Removed some old and unused files from the amplet2 repository. Updated more documentation to be accurate with the current state of things.
Fixed up another couple of minor issues that had been reported. Fixed the loss timer in the tcpping test to start after the last packet is sent so that long interpacket delays are possible if desired. Tidied up a regex to match certificate filenames more accurately. Made more documentation updates. Tried to improve packaging to make sure that default configuration files were as usable as possible without manual edits.
Built new packages and pushed them out to one of our test deployments. Worked through a few issues with getting the HTTP tests and target meshes lined up properly so that they display. Still need to figure out the correct way to fix this so that users don't need to worry about this special case.

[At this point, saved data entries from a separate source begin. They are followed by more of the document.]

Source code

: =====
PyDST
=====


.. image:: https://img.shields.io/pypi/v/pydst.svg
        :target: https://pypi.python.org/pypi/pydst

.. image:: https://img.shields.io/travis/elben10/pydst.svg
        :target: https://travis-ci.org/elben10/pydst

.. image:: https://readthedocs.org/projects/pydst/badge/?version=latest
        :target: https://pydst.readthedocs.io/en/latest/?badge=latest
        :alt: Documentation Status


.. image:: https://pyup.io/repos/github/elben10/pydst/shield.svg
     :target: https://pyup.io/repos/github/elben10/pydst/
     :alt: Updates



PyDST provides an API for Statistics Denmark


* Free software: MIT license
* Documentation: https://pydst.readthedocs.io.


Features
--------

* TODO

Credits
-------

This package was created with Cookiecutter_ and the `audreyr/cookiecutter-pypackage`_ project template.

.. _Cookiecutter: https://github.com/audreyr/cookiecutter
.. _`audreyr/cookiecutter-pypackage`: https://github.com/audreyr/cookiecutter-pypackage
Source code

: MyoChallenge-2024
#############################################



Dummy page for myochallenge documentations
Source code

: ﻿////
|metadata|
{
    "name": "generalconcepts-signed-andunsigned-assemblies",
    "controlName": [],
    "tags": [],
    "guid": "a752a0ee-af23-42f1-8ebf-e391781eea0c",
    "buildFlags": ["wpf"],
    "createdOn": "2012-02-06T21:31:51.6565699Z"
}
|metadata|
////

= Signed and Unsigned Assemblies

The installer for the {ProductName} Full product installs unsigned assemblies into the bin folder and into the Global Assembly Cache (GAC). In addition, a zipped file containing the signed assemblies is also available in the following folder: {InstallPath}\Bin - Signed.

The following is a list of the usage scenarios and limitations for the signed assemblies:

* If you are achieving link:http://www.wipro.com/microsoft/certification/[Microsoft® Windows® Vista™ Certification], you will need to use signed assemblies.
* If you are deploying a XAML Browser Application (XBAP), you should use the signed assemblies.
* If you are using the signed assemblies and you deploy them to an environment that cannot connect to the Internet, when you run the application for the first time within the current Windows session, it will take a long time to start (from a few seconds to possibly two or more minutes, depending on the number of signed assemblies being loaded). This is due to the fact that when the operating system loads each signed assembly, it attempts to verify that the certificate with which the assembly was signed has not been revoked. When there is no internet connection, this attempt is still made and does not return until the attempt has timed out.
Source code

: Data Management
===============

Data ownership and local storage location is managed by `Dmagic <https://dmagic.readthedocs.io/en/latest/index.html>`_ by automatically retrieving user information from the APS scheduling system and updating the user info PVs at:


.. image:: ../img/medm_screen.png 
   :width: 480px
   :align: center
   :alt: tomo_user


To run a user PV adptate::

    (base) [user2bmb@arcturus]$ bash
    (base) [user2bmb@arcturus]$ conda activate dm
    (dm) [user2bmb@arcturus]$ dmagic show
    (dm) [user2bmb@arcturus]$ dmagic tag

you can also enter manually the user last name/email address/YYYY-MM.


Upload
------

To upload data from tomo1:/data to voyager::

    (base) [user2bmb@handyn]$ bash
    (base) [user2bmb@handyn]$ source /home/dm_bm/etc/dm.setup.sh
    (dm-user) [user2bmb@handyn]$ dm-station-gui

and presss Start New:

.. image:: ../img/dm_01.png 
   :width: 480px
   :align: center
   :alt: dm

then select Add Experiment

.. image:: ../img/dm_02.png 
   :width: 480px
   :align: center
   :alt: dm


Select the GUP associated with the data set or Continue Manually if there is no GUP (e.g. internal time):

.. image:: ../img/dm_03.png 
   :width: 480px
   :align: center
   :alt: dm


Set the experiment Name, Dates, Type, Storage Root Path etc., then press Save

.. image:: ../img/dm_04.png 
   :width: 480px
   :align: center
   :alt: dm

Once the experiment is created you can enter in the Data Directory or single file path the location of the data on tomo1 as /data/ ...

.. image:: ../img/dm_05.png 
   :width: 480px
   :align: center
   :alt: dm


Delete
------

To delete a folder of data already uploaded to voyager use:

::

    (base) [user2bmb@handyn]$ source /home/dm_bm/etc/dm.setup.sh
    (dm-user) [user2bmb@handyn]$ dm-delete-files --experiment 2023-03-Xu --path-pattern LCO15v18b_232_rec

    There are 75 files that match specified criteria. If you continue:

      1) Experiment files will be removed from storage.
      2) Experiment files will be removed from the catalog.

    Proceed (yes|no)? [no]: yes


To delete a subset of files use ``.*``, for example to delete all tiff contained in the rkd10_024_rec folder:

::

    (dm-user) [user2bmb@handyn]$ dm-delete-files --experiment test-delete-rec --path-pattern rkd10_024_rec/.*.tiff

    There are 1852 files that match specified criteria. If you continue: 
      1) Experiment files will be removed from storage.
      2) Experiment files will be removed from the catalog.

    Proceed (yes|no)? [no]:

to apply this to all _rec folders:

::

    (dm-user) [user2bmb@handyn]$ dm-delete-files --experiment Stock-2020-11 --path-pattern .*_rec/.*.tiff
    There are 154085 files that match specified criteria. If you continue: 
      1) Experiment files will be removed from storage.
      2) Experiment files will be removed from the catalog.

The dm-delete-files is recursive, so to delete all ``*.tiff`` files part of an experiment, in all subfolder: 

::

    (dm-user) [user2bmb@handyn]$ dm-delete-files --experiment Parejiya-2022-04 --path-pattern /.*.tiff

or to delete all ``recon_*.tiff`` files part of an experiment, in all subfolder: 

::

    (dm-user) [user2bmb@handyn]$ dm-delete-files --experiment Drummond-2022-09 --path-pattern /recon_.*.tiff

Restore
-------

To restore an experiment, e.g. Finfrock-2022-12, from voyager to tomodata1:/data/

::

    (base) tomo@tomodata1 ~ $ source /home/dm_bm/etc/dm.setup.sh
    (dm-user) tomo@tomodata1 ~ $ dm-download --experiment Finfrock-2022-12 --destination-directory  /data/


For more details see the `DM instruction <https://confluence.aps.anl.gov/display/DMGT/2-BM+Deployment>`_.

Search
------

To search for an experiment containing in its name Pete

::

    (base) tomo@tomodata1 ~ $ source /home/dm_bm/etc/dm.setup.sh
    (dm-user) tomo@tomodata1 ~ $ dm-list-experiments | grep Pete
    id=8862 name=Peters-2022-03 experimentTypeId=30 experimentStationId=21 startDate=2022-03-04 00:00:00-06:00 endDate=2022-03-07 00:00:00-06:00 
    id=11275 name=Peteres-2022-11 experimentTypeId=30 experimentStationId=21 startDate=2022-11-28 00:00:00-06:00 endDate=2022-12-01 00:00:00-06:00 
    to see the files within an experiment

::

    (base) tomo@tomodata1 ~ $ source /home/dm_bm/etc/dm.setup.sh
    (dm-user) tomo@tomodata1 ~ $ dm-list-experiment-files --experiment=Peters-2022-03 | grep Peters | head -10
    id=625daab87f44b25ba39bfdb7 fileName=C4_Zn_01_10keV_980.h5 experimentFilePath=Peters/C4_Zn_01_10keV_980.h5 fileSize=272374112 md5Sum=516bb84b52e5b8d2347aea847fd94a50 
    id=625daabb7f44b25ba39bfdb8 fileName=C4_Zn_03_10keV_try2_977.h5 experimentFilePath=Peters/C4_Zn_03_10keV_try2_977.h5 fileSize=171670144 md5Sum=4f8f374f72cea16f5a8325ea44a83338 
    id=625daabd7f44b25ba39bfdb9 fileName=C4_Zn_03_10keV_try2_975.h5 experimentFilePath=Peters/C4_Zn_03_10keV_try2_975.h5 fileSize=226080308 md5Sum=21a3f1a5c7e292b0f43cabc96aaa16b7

Spent some time reworking my Debian package build system after accidentally building with incorrect source due to some release candidate versioning suffixes being missed. The new system will also better deal with release specific Debian directories.
Made lots of small changes based on things that had been reported by users or that I had noticed behaving incorrectly in the last week. Fixed a cap on a retry timer that was alternating between two different values. Updated the HTTP test to always store the full URL including scheme, even if the user didn't explicitly specify it. Updated some error messages to try to be more useful and accurate.
Fixed the apache2 configuration in the amppki packages to work properly once everything is installed properly in the correct system locations. There were issues around the python path being incorrect and not able to find the libraries, as well as naming collisions with the ampweb WSGI processes.
Spent some time with Shane trying to track down the cause of some missing data in the web graphs. Found the cause of the missing DNS data (wrong column names being used) and why some sites didn't have path length data available (it's only sourced from one style of traceroute test).
Tried to expose through the web interface the ability to force the address family to use when resolving test targets. This was a bit more complicated than expected, due to new targets getting automatically added to the database and it including the various suffixes used internally to represent address families.
Put together some new server packages to test the new changes and started working through verifying that they worked, ahead of another release.